Changes that I like (from traditional companies):

* We're all treated like respectful adults. We're all trusted to manage our personal schedules to meet the expectations we set on an ongoing basis.

* No start and end time. Thus, I'm never "late" for anything. If I feel sleepy and need some extra rest, no big deal. If the subway is acting up, I don't have to panic and notify everyone I'll be "a few minutes late" (obviously if I have some obligations I've set with someone else, like a conf call at 10a or something, I'll have to make alternate arrangements).

* Every* meeting is optional ( _1:1s are not optional). No need to be dragged into things I don't want to do.

_ I can go to a doctors appointment, dentist, etc. without needing to take
"sick time" or ask anyone. I try and schedule it outside of my "normal"
working hours, as I like a core block of time to code, but if not, no big
deal.

* I can run errands (pick up dry cleaning, meet HVAC repairman, etc.) any time of day without asking permission. OR anyone caring.

* No excuses for why stuff didn't get done. If we agree to get X done in an iteration, it's my job to make sure it gets done. If I decide to go to the beach all week and don't take "vacation" then I'm responsible for the work getting done.

* "Marginal" or folks not cutting it won't work out. If you can't meet expectations, you aren't doing your job, and appropriate penalties will apply. There's no place to hide.

Changes I'm still getting used to:

* Folks can work anywhere, whenever. So often I'm the only one in the office (I like to work at my desk - at home I have too many distractions).

* Pairing takes more effort. I have to make sure to schedule pairing sessions otherwise I'm not guaranteed someone will be sitting next to me when I get in the office.

* All communication needs to be async & recorded. Campfire, Basecamp, IM, email, etc. are used instead of face-to-face chat, as folks may not be here to hear it.

All summed up, I love it. I'd hate to work any other way.

------
ctdonath
One of the impromptu perks here is lunch: a most eclectic group of
programmers, chemists, physicists, managers, support, etc. congregate around
one large table and enjoy a discussion thread that flows thru technology,
philosophy, brewing, literature, linguistics, astronomy, cooking, etc. - often
all in one sitting.

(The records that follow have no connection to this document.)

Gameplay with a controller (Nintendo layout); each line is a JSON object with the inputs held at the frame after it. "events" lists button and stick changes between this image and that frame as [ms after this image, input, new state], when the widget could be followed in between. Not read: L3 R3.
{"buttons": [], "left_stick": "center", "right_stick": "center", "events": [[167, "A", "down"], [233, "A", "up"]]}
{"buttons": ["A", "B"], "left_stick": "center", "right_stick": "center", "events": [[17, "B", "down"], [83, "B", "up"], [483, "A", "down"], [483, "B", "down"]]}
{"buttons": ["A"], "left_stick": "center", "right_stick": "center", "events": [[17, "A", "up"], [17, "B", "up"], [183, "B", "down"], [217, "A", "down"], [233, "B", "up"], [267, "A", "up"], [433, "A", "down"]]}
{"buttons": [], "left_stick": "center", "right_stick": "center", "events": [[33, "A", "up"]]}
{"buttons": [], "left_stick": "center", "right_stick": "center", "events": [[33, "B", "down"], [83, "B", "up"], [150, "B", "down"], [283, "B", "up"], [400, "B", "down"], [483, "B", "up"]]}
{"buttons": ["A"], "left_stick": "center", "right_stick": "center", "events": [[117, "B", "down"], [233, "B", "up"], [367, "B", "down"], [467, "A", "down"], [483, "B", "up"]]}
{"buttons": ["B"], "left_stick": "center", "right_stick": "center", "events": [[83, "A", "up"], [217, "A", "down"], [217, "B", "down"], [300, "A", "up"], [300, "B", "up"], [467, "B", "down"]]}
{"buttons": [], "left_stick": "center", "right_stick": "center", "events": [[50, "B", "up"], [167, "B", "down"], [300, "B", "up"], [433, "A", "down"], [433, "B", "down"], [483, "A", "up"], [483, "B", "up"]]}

Indeed, if I'm not there I feel I'm missing out. No
pressure to join in, but indeed a great perk if you do.

------
INTPenis
I'm an IT consultant making Swedish style consultant money and I eat out of a
plastic box at the office alone while most of my co-workers are usually eating
out.

I just think it's a waste of money to be honest. Maybe I'm being too pragmatic
because this is far from the first time I hear that it strengthens morale and
team spirit to eat together but I'm not paying 90SEK for a buffet when I get
full from drinking a glass of yoghurt. It's just such a waste.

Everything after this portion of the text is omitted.